What you have to do:
Find the line with "Se te tiene" in the entries below. Repeat it, every following line, and the line with "en el Festival", exactly and with nothing added.

Data:
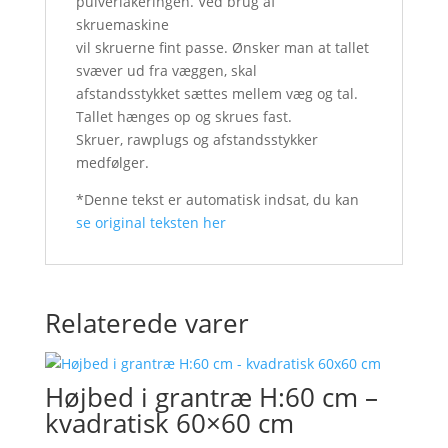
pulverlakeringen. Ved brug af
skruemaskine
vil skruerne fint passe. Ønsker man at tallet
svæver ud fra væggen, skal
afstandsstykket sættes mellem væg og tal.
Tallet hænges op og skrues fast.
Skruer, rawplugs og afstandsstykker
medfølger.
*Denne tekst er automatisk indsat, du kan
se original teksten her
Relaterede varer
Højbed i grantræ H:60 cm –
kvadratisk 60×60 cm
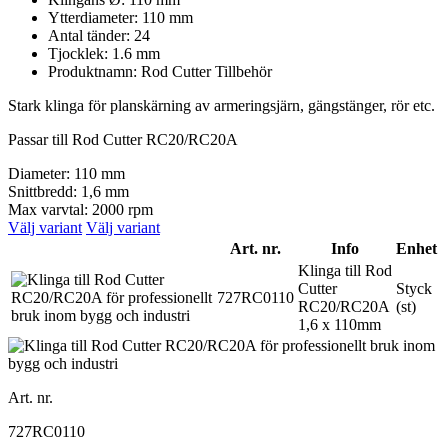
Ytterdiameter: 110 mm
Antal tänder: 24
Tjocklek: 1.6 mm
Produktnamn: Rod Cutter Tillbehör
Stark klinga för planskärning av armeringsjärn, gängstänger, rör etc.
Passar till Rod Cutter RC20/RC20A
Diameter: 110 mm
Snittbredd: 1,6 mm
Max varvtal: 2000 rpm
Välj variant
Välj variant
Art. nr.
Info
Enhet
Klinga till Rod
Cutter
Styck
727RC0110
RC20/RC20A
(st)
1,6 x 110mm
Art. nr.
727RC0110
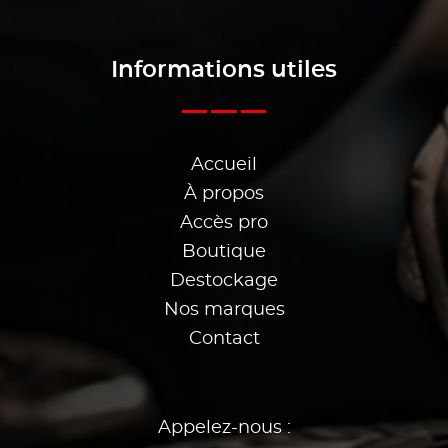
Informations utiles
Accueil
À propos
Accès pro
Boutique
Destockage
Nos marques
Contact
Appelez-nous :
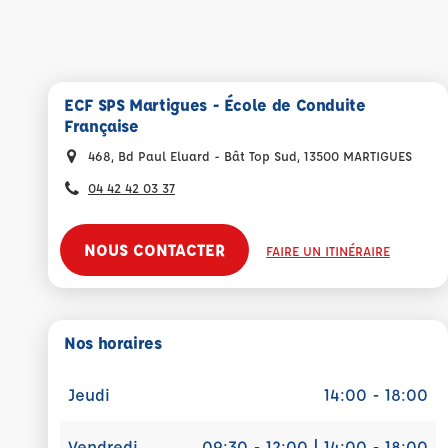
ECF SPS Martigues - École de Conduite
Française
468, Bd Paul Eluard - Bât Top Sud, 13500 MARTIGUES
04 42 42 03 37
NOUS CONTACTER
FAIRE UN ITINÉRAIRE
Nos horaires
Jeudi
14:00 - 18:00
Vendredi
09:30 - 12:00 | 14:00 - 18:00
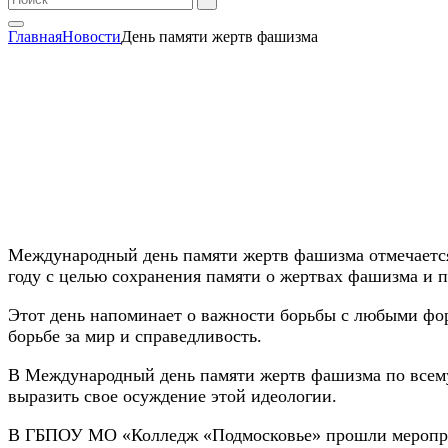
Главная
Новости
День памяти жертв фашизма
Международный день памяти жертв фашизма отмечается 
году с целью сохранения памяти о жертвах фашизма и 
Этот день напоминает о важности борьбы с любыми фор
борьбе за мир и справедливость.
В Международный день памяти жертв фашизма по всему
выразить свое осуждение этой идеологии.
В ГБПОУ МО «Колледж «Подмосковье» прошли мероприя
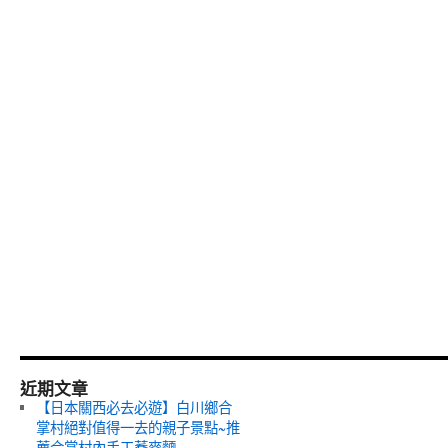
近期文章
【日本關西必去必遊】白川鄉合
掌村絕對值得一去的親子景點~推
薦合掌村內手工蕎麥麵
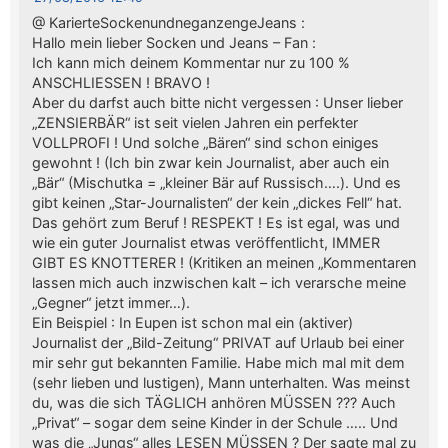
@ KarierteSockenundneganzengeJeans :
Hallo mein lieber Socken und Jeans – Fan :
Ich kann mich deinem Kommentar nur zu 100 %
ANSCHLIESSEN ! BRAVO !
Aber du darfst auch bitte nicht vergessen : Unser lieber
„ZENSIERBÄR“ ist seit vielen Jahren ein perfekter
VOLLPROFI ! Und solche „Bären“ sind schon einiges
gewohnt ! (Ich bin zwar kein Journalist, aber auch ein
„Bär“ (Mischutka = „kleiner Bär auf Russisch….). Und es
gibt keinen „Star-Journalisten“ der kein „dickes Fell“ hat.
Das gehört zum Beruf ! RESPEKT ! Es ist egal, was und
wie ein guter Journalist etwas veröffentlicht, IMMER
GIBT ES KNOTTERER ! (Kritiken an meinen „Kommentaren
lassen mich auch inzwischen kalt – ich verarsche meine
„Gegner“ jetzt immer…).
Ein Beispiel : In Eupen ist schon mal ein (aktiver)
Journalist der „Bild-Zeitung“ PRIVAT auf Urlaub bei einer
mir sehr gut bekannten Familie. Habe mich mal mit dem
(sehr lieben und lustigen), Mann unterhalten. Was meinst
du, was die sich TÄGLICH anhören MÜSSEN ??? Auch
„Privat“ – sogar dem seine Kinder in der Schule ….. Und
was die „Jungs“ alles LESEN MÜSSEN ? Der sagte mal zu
==
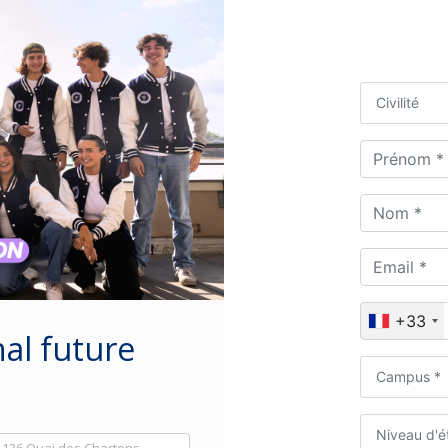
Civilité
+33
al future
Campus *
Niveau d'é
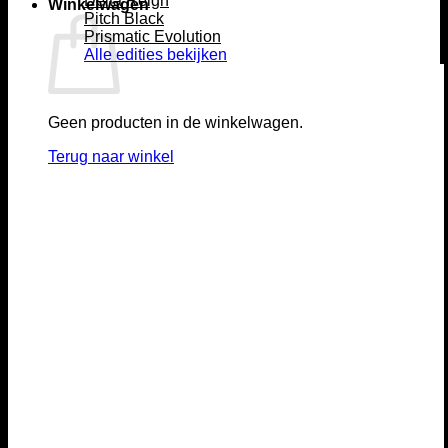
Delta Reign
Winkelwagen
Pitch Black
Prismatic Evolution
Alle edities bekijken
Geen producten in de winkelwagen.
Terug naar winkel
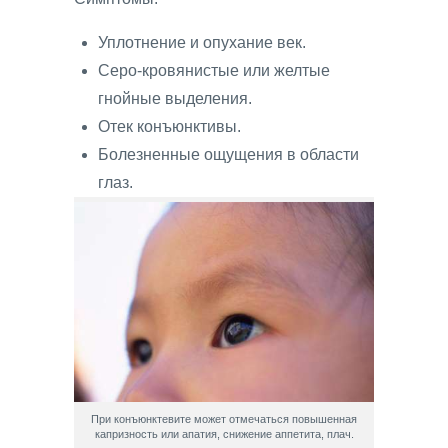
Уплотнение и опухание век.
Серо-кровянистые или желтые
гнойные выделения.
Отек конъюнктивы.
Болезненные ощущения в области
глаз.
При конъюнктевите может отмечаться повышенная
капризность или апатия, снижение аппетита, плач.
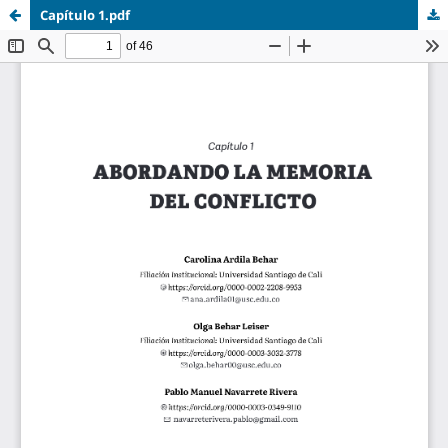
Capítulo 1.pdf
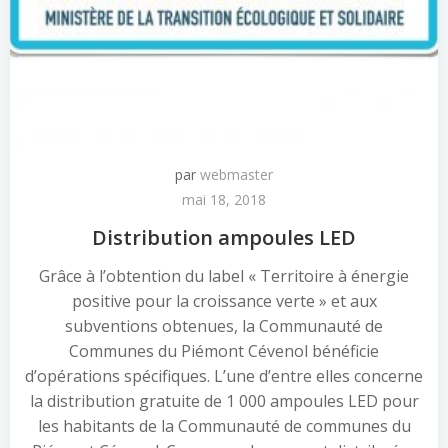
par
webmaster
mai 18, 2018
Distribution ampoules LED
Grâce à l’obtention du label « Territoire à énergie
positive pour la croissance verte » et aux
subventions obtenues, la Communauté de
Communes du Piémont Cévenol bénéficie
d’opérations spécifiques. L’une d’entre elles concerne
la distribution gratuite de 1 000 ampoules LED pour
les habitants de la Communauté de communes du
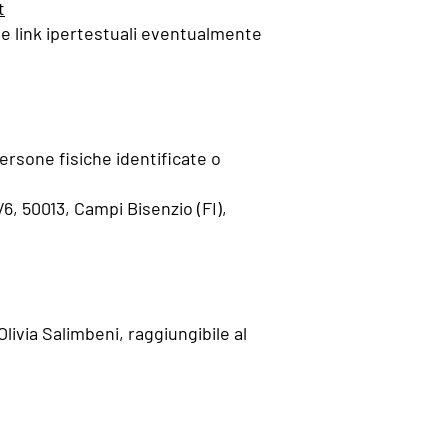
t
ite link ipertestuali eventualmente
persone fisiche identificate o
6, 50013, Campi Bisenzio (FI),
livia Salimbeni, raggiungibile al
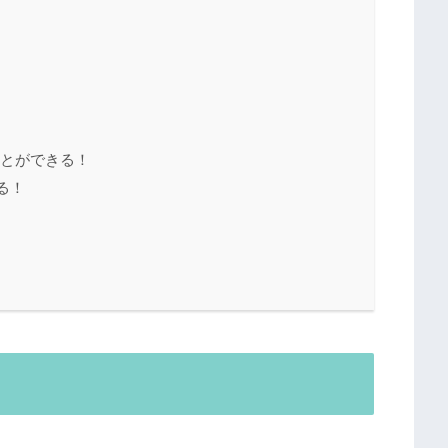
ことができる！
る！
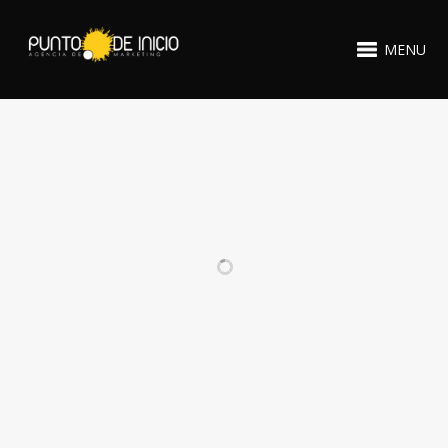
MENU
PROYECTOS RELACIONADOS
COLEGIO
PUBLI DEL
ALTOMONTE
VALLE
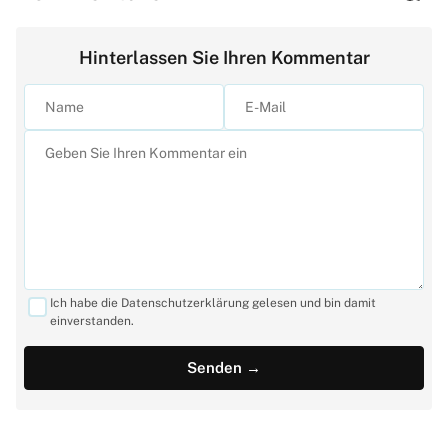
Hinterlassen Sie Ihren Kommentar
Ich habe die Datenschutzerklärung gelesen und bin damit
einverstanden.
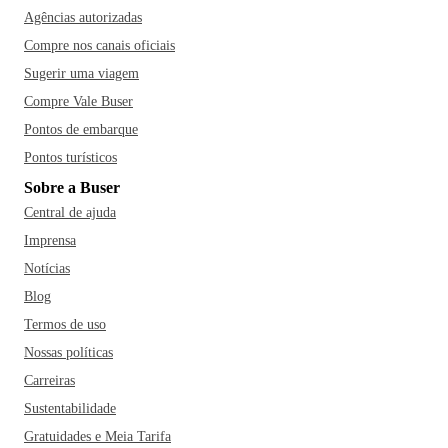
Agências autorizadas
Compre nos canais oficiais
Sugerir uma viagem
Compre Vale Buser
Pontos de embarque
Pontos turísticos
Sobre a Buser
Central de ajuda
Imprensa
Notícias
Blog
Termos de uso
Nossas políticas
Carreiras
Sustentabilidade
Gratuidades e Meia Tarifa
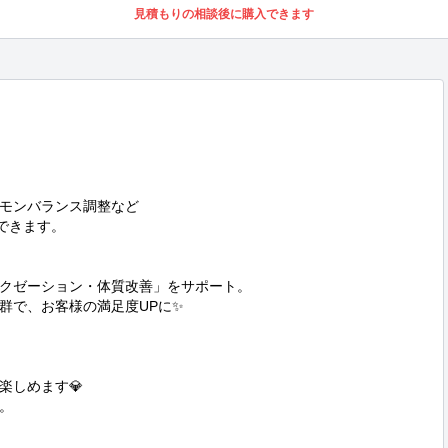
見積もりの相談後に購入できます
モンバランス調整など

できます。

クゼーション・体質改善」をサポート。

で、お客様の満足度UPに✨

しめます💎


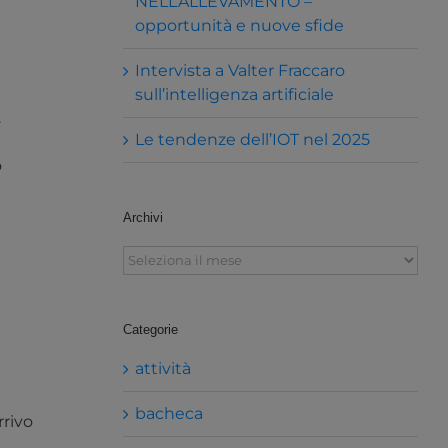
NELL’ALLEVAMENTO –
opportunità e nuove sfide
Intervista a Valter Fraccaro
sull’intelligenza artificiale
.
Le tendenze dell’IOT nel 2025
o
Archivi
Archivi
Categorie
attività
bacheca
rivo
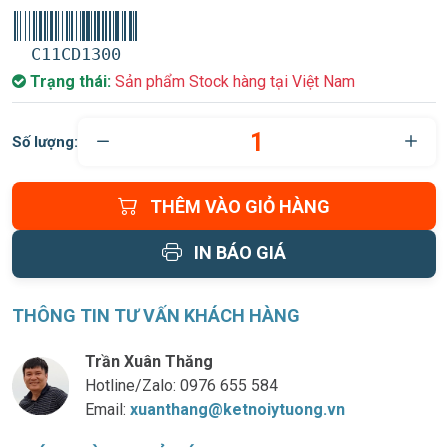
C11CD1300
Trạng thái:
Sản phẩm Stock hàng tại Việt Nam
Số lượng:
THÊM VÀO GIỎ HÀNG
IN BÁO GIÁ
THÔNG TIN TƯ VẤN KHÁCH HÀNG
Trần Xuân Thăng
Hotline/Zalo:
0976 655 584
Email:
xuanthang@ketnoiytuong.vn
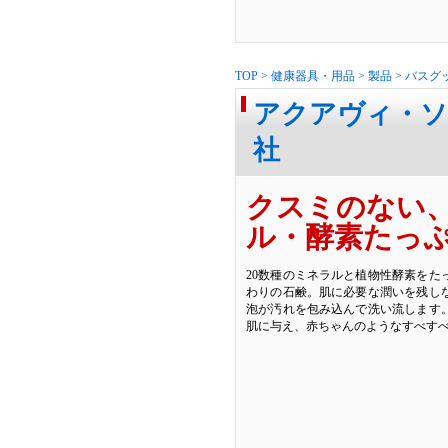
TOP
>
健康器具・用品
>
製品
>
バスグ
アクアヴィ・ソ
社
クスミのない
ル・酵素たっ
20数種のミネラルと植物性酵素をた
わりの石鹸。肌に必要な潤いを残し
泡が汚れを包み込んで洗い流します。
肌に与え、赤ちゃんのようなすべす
...
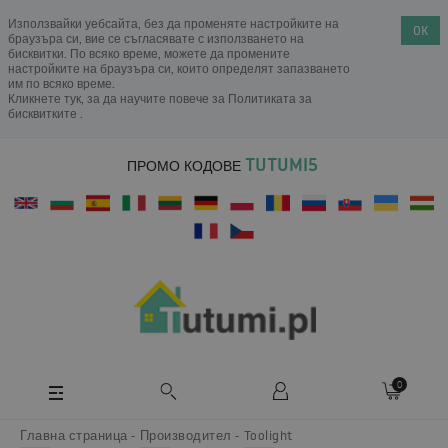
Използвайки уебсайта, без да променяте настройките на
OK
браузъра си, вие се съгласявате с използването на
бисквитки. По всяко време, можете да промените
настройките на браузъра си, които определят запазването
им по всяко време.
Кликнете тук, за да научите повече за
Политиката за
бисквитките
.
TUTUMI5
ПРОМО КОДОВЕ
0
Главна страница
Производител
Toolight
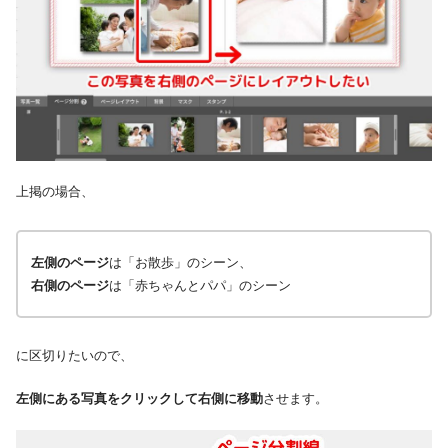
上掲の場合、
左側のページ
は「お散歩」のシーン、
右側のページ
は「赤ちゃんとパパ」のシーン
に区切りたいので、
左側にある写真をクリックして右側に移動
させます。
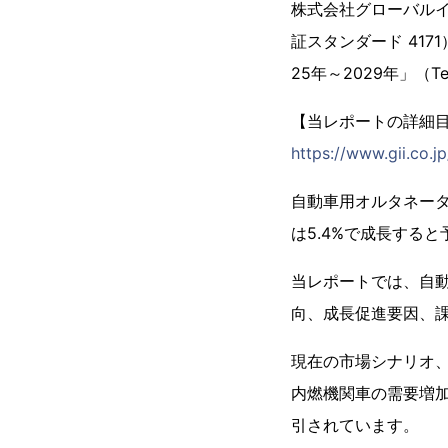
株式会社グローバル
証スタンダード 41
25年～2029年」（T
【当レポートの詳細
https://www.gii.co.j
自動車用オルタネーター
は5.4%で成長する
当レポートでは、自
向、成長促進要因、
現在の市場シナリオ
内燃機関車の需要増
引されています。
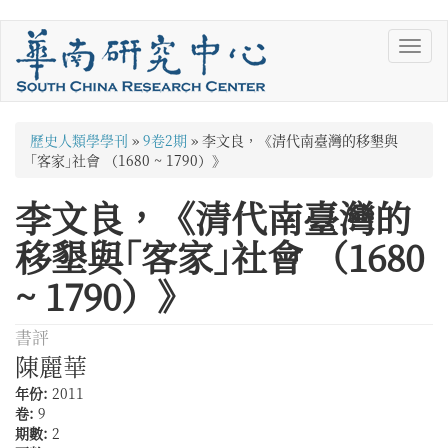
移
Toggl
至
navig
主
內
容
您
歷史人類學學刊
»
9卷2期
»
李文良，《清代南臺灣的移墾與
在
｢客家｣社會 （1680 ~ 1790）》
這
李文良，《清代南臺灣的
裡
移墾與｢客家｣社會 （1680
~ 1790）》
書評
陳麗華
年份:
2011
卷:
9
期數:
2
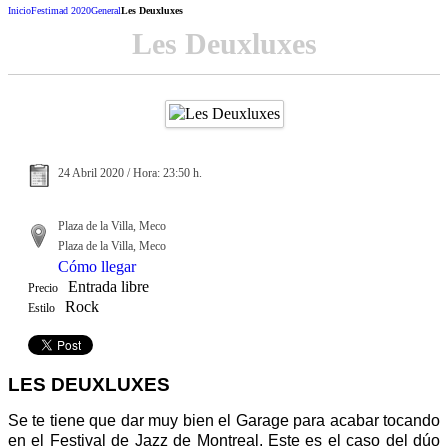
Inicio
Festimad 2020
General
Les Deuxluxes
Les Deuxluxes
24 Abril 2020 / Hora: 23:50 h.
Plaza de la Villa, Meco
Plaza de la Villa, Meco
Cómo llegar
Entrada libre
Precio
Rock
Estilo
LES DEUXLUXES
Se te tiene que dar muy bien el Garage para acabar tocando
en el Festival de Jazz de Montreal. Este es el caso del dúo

Exercise output:
Se te tiene que dar muy bien el Garage para acabar tocando
en el Festival de Jazz de Montreal. Este es el caso del dúo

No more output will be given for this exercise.